POST BY JULIA HALPERIN

Damien Hirst, Crown of Glory (2006), Butterflies and household gloss on canvas. Photo via: artwolf.com.
Editor’s note: AFC+ is a series in which interns respond to Internet culture and art world events.
While Lance Armstrong usually favors simple aesthetics—who can forget the monochromatic Livestrong bracelet craze—it seems that the seven-time Tour de France winner is seeking something a little more high-profile to decorate his bicycle this year. Cue art star Damien Hirst. The Times’ ArtsBeat Blog reports the artist has created a design that will appear on Armstrong’s bike during the last stage of this month’s race. Armstrong described himself over Twitter as “speechless” after seeing the butterfly design.
While colorful, airborne creatures seem to be a wonderfully cheery symbol for the Tour de France veteran’s final stretch, we wonder if Armstrong is aware of Hirst’s checkered butterfly past.
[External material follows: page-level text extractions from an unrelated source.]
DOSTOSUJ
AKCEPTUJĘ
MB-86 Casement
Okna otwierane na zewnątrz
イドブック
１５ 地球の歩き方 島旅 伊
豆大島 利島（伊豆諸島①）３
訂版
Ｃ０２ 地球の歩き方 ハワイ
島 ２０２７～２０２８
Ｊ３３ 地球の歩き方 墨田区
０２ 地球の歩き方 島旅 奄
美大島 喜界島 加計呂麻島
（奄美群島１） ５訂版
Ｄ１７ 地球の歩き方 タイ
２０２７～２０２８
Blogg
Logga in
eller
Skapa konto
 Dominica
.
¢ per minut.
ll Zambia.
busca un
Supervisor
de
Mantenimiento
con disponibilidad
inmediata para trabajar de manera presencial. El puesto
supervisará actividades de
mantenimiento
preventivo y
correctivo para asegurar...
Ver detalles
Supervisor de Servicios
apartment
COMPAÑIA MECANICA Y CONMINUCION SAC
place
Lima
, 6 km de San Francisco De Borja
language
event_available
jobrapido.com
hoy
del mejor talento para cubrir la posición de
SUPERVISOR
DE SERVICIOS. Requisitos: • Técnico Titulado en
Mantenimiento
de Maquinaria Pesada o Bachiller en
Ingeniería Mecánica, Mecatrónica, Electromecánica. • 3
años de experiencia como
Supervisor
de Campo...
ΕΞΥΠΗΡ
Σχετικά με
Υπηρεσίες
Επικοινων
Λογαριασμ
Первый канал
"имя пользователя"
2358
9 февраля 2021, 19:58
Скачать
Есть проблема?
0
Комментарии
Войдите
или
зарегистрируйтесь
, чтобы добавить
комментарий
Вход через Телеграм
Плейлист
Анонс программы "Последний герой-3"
As a less well-known artist in 1991, Hirst filled a gallery with hundreds of tropical butterflies, allowing them to live out their natural life span as a metaphor for mortality. Butterflies have also placed Hirst on the receiving end of some nasty accusations, as when Chef Marco Pierre White accused Hirst of plagiarizing a 1999 painting Butterflies on Mars. (Not to mention when PETA called him a sadist in 2003 after he dismembered thousands of butterfly wings for a show at White Cube.) It is difficult to ignore the sinister associations surrounding Hirst’s previous butterflies—but we’d really like to, considering how much Armstrong’s story is about survival rather than encroaching and inevitable mortality. If you want to avoid them too, you can make a bid on the bike—it will be auctioned off for Armstrong’s charity, Livestrong, after the race.